Texas and Nevada have passed similar laws. Several states have bills pending. The prospect of a federal consumer health privacy law has been discussed in Congress but has not advanced to passage as of 2026.
The FTC has increasingly used its Section 5 authority (prohibiting unfair or deceptive practices) to bring health data actions even without specific legislation — the BetterHelp and GoodRx cases are the most prominent examples. In April 2024 the FTC published a policy statement indicating it views the sharing of health data for advertising purposes without meaningful user consent as unfair under Section 5.
What You Can Actually Do
The practical steps for reducing health data exposure are limited but meaningful. Review the privacy policy of any health or wellness app before using it — specifically whether it sells or shares data with "third parties" and whether "de-identified" data is explicitly excluded from that language. Washington's My Health MY Data Act has given consumers in that state the right to access and delete health data held by covered entities; if you are in a covered state, those rights are enforceable.

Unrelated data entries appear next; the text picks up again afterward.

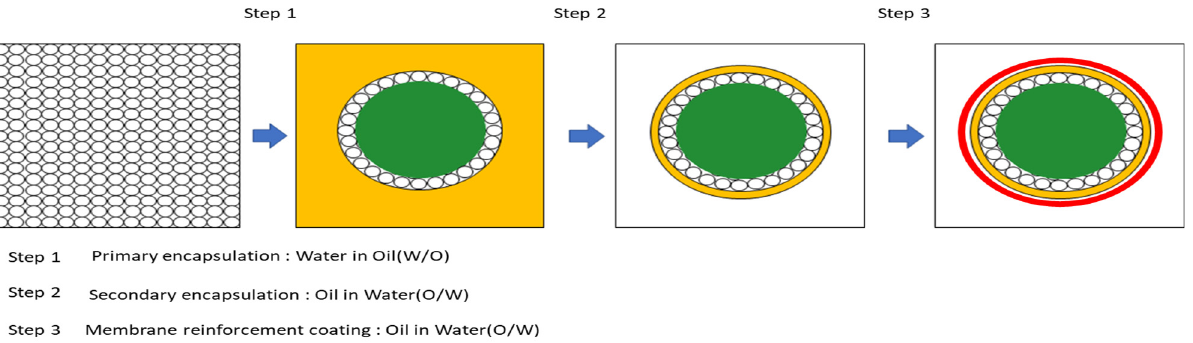
Figure 2. Encapsulation mechanism of MCs.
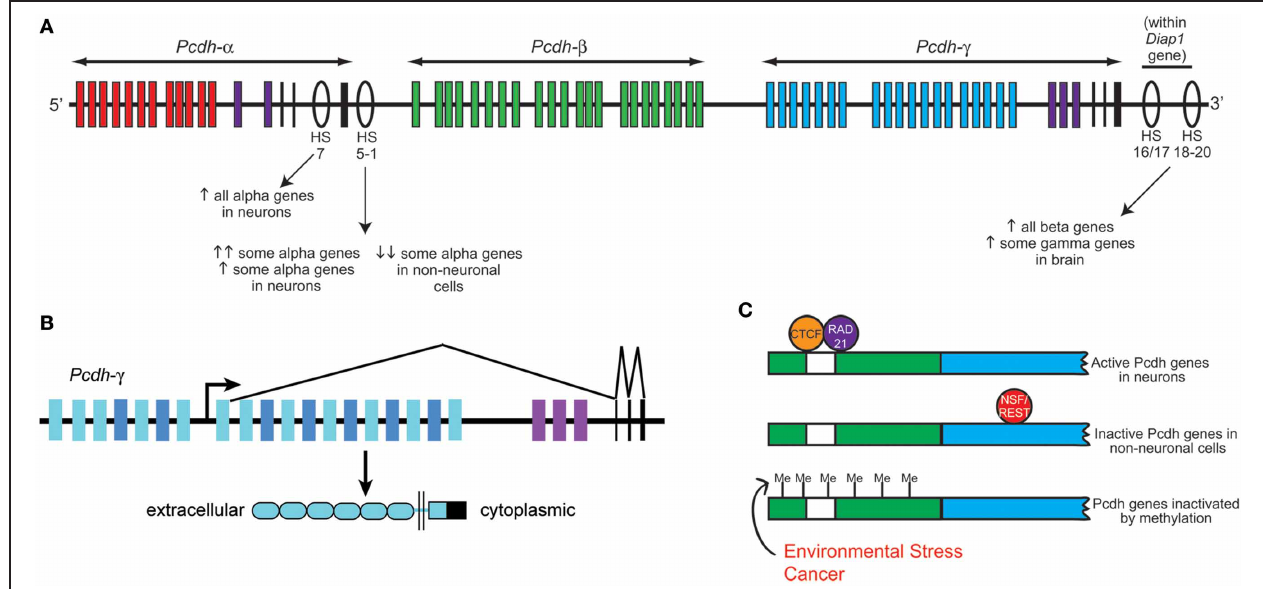
FIGURE 2 | Clustered protocadherin gene regulation. (A) Schematic of the Pcdh - α , - β , and - γ clusters found in the mammalian genome. Pcdh- α 1-12 variable exons are shown in red, Pcdh- β genes in green, Pcdh- γ A and B subfamily variable exons in blue, and the homologous Pcdh- α and - γ C family variable exons in purple. Pcdh- α and - γ constant exons are shown in black. Several DNase I hypersensitive sites (HS) that have been identified as enhancers are shown as ovals, with their reported effects on clustered Pcdh gene expression noted below. Schematic shows approximate locations along the chromosome but is not to strictly to scale. (B) Schematic of the mouse Pcdh- γ cluster showing an example pattern of gene transcription and splicing. Each variable exon has its own upstream promoter from which transcription is initiated. A long transcript through the rest of the cluster is subsequently spliced such that each transcript contains only the 5 (cid:3) -most variable exon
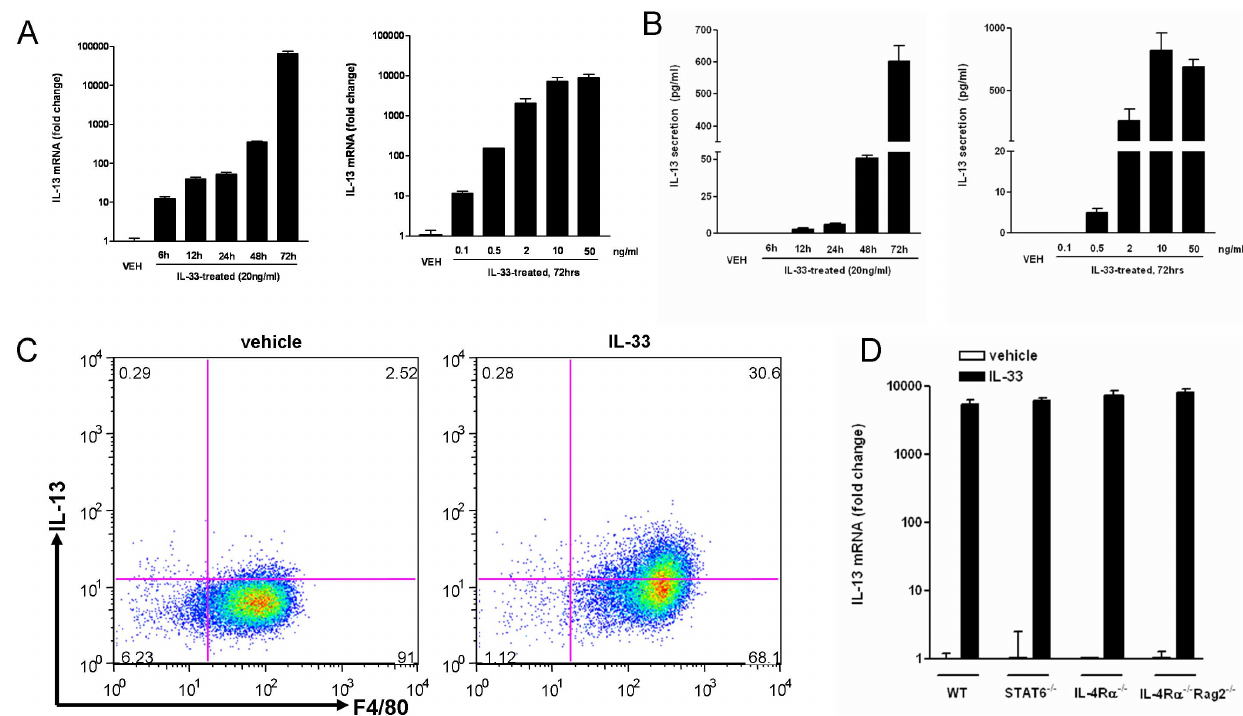
Figure 1. IL-33 stimulated macrophages to produce IL-13 invitro . A, B, Time- and concentration-dependent upregulation of IL-13 mRNA expression (A, qPCR) or IL-13 secretion from cell culture supernatants (B, ELISA) in BMDM stimulated with IL-33. C, After IL-33 stimulation, BMDM were stained with antibodies, and analyzed by FACS for surface F4/80 and intracellular IL-13 expression. D, BMDM from WT, STAT6 2 / 2 , IL-4R a 2 / 2 , or IL- 4R a 2 / 2 Rag2 2 / 2 mice were stimulated with IL-33, and analyzed for IL-13 mRNA expression (72 hours) by qPCR. Data shown in bar graphs are the mean 6 s.e.m and representative of at least two independent experiments.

For sensitive health searches, using a private browser session (which prevents browser history from being shared with ad networks) reduces but does not eliminate tracking — advertisers can still identify you via IP address and browser fingerprint. For period tracking, Euki and Drip are apps designed specifically with data minimization and local-only storage in mind.
For genetic testing, the data ship has largely sailed for people who have already tested. For those considering testing: read the terms of service on data sharing, understand what "research consent" means in the context of the specific company's business model, and consider whether the results are worth the permanent data exposure.